エクス=マルセイユ大学(仏国)の研究グループはビタミンCに脂肪細胞の分化を抑制する作用Aあることを明らかにしました。。研究グループは、マウスの脂肪細胞3T3-L1を用いて、ビタミンCなし、ビタミンC濃度50µmol/L、100µmol/L、150µmol/L、250µmol/L、500µmol/Lを細胞に添加し9日間培養を行いました。
 

その結果、ビタミンC濃度が増えるごとに脂肪細胞の分化が抑制されることを発見しました。また、脂肪細胞だけではなく、脂肪細胞の分化に関与する遺伝子(CEBP-αおよび-β、PPAR-γおよびSREB)についても、ビタミンCの脂肪細胞分化の抑制効果と同じような結果が得られました。これは、脂肪細胞の分化に関与する遺伝子の発現も抑制されていることを示しています。

 

 

基本的にビタミンCは細胞を活性化する働きを持っています。しかし、この研究でビタミンCが脂肪細胞に対して脂肪細胞が大きくなるのを防ぐような選択的な作用があることが確認されました。
 

レプチン分泌の軽減作用

ビタミンCには脂肪細胞から分泌され満腹感を与えるレプチンの分泌を減らす作用があることも多数報告されています。
 

満腹感を感じるホルモンが減ると太ってしまうと思いがちですが、実は、脂肪細胞が多いとレプチンは増えてしまいます。そのため、肥満が進むとレプチンの量が多くなりすぎてしまい、脳にあるレプチン受容体の働きが鈍くなり、うまく働かなくなってしまします。
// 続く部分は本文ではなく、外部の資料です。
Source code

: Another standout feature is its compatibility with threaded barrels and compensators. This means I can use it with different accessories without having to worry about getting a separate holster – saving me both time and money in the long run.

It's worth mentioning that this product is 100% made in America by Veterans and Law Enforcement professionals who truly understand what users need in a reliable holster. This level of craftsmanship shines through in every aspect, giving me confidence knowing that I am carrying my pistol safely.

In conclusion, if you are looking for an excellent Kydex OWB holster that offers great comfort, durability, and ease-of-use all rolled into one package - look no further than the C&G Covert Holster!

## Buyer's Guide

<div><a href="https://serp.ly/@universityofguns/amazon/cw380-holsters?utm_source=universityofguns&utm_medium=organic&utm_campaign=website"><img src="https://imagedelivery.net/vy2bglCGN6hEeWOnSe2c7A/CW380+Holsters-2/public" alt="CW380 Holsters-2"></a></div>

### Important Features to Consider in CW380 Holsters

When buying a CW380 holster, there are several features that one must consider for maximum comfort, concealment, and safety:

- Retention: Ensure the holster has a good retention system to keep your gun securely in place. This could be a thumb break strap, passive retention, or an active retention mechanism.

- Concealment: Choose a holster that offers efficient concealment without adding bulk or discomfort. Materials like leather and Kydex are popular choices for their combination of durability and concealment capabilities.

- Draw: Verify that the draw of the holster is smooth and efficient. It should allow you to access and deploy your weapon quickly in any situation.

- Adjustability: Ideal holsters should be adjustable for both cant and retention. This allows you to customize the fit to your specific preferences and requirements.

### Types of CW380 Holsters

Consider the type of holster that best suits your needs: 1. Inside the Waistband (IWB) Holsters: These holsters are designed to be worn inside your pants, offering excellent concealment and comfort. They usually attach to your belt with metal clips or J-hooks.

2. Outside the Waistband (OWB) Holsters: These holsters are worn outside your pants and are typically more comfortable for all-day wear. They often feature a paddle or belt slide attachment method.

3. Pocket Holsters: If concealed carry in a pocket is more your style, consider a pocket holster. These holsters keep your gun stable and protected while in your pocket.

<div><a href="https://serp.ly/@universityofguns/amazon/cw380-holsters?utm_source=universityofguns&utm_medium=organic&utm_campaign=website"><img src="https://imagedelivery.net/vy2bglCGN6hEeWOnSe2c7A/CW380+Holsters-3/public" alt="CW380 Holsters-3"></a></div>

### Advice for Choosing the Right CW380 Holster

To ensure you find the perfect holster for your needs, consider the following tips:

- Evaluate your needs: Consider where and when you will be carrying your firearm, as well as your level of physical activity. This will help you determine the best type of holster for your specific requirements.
これをレプチン抵抗性といいます。満腹感を与えるレプチンが多くてもレプチンの受容体の感受性が低くては、食欲は抑えられません。

 

 

 

 

このようにビタミンCには肥満細胞の分化を抑制したり、レプチンを減らすことでレプチン受容体を正常化するような作用が明らかとなってきました。さらに、肥満の方は過剰な活性酸素を減らすためにより多くビタミンCが消費されてしまう傾向があるようです。肥満は高血圧、動脈硬化、糖尿病、心筋梗塞など様々な病気の一因となります。
そのため、太っている方ほどビタミンCをたくさん摂る必要があるかもしれません。

 

※このコラムで紹介した情報は、一般的な知識のみを目的としたものであり、栄養素の効果・効能を保証するものではありません。
※専門的な医学的アドバイスや特定の病状に対する治療の代わりとはなりません。